Interpret that how you will. We're still great big organizations of particles, not particles, and so are subject to entropy and all of its trappings (like time). But, at the quantum level, indeterminate-ness is being slowly chipped away, leaving something that looks a bit more like a closed loop. What is was and will be, or, as the mathematician and physicist ​Hermann Weyl put it in 1949, "The objective world simply is, it does not happen." And yet we don't quite live in that world.

"I do think much about the philosophy of this, but it takes a while and several experiments to draw conclusions," Murch told me. "The classical world is very different from the quantum, objects have definite states and local properties, two things that quantum states do not. So in the classical world it is no surprise that hindsight is 20/20, but since uncertainty and indefiniteness are intrinsic to quantum things, hindsight is not so straightforward."
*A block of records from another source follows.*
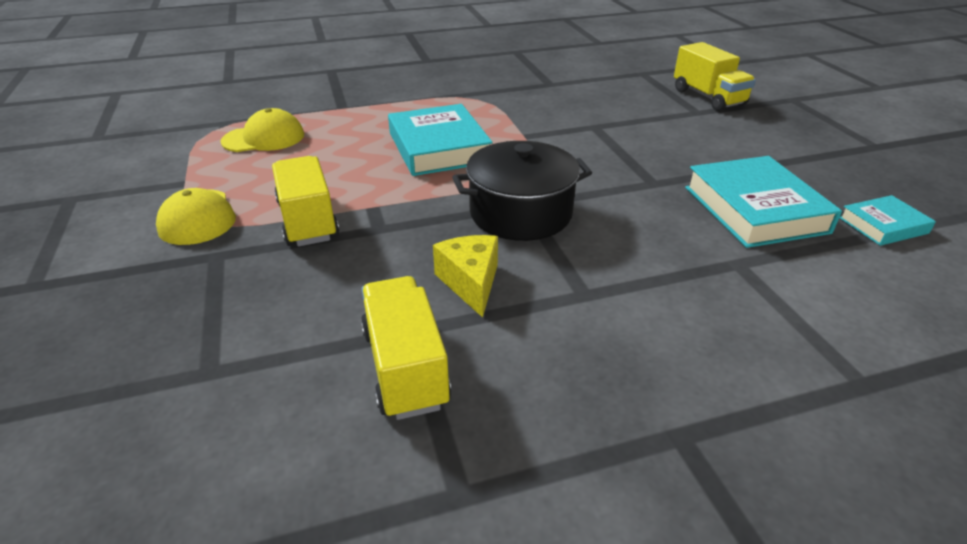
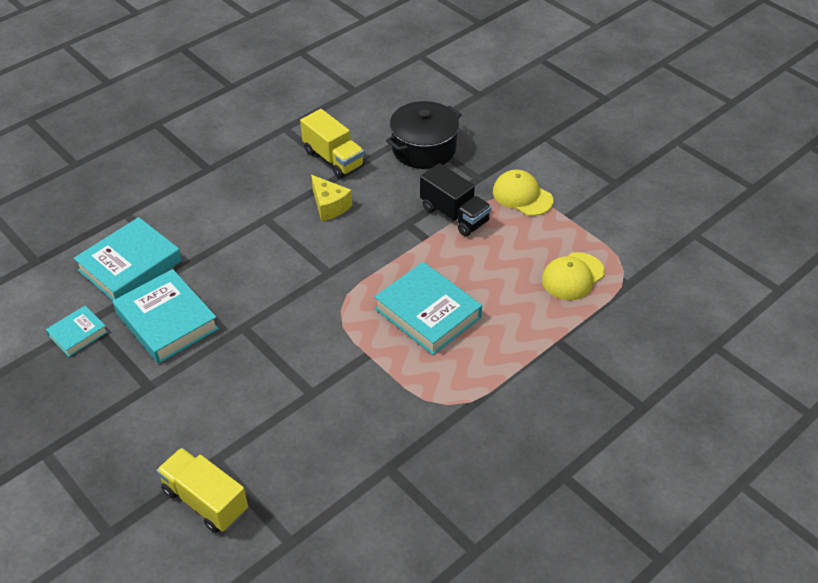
camera: 155 degrees right, 10 degrees up
(308, 221) = (454, 215): yellow truck -> black truck
(520, 213) = (327, 264): black pot -> black pot (424, 148)
(827, 287) = (130, 266): none -> turquoise book

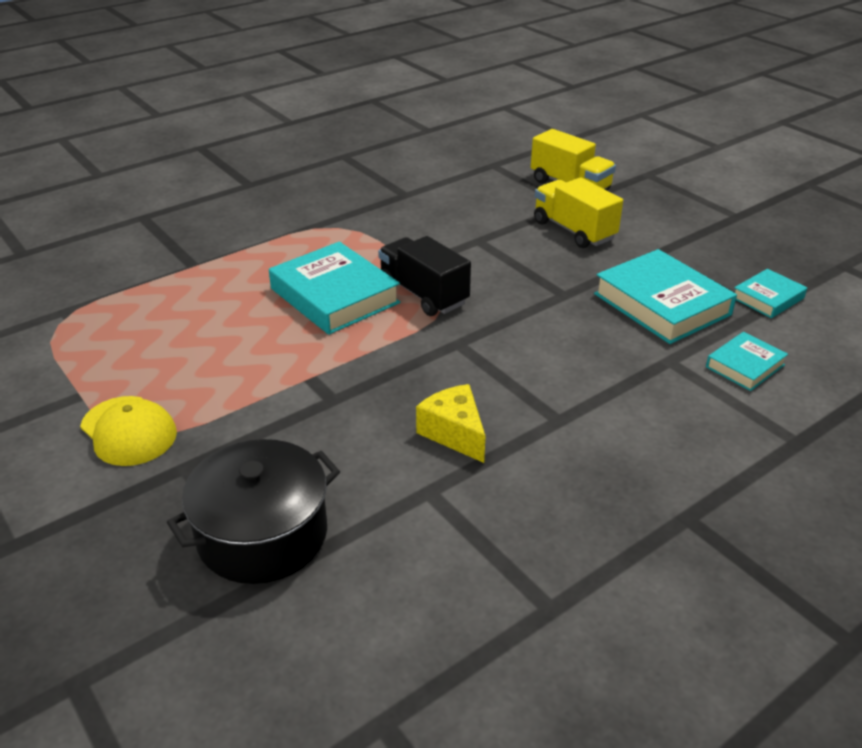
camera: 175 degrees left, 10 degrees down
(130, 266) = (745, 366): turquoise book -> turquoise book, size x0.54
(333, 158) = (444, 524): yellow truck -> yellow truck (574, 230)
(454, 215) = (254, 408): black truck -> black truck (423, 294)
(572, 276) = (130, 322): yellow cap -> none

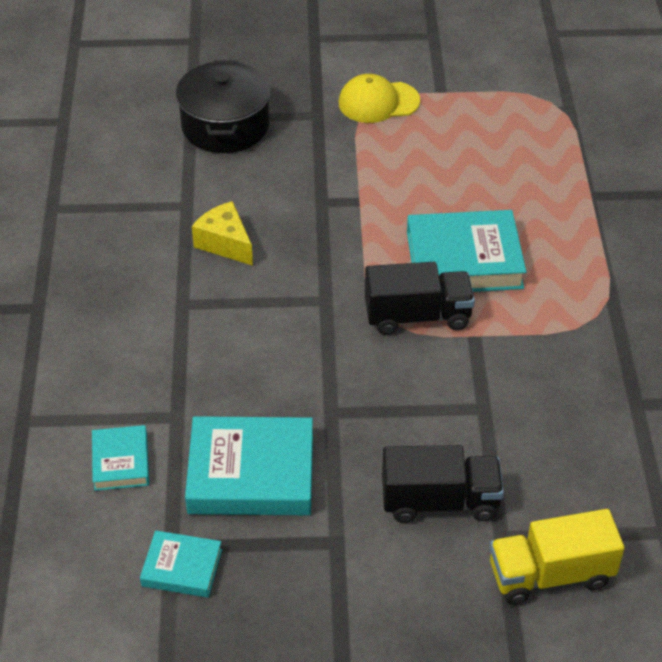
camera: 125 degrees right, 10 degrees up
(454, 433) = (225, 243): yellow cheese -> yellow cheese turned 135 degrees counterclockwise
(574, 230) = (439, 501): yellow truck -> black truck
(768, 298) = (182, 568): turquoise book -> turquoise book turned 75 degrees counterclockwise

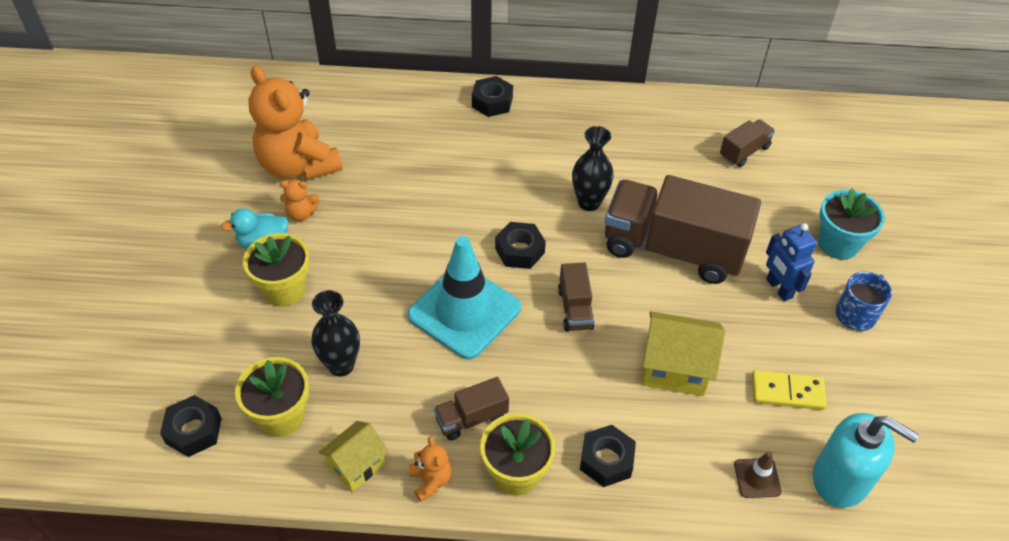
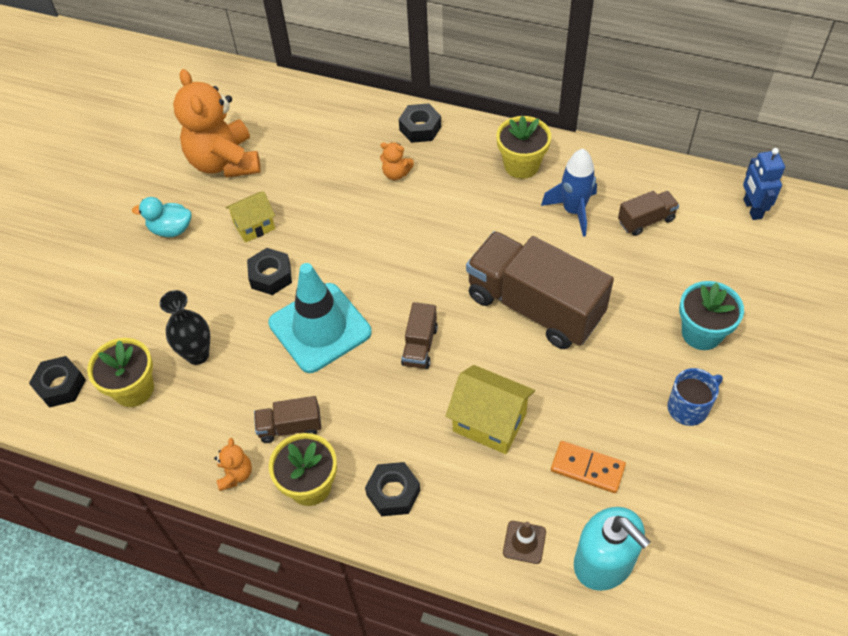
camera: 20 degrees right, 5 degrees up
(284, 289) = (174, 276): yellow flower pot -> yellow flower pot (521, 165)
(301, 214) = (212, 208): orange teddy bear -> orange teddy bear (396, 173)
(356, 466) = (179, 446): yellow house -> yellow house (254, 226)
(519, 250) = (390, 280): black nut -> black nut (271, 276)
(589, 202) = (472, 245): black vase -> none
(673, 154) = (573, 211): none -> blue rocket
(779, 288) = (622, 366): blue robot -> blue robot (752, 209)
(787, 392) = (587, 468): yellow domino -> orange domino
In one of his famous lectures, Richard Feynman talked about this whole mess—and what messes even are and how messes drive time and fashion it into an arrow. An arrow of messes. Which is what happens when you add up a bunch of closed loops, building and building into huge things like human brains.

"As we go up in this hierarchy of complexity, we get to things like muscle twitch, or nerve impulse, which is an enormously complicated thing in the physical world, involving an organization of matter in a very elaborate complexity," he said. "Then come things like 'frog'. And then we go on, and we come to words and concepts like 'man', and 'history', or 'political expediency', and so forth, a series of concepts which we use to understand things at an ever higher level."

Feynman continued: "And going on, we come to things like evil, and beauty, and hope… Which end is nearer to God; if I may use a religious metaphor. Beauty and hope, or the fundamental laws?"

Murch's paper ​can be found in open-access form at arXiv.org.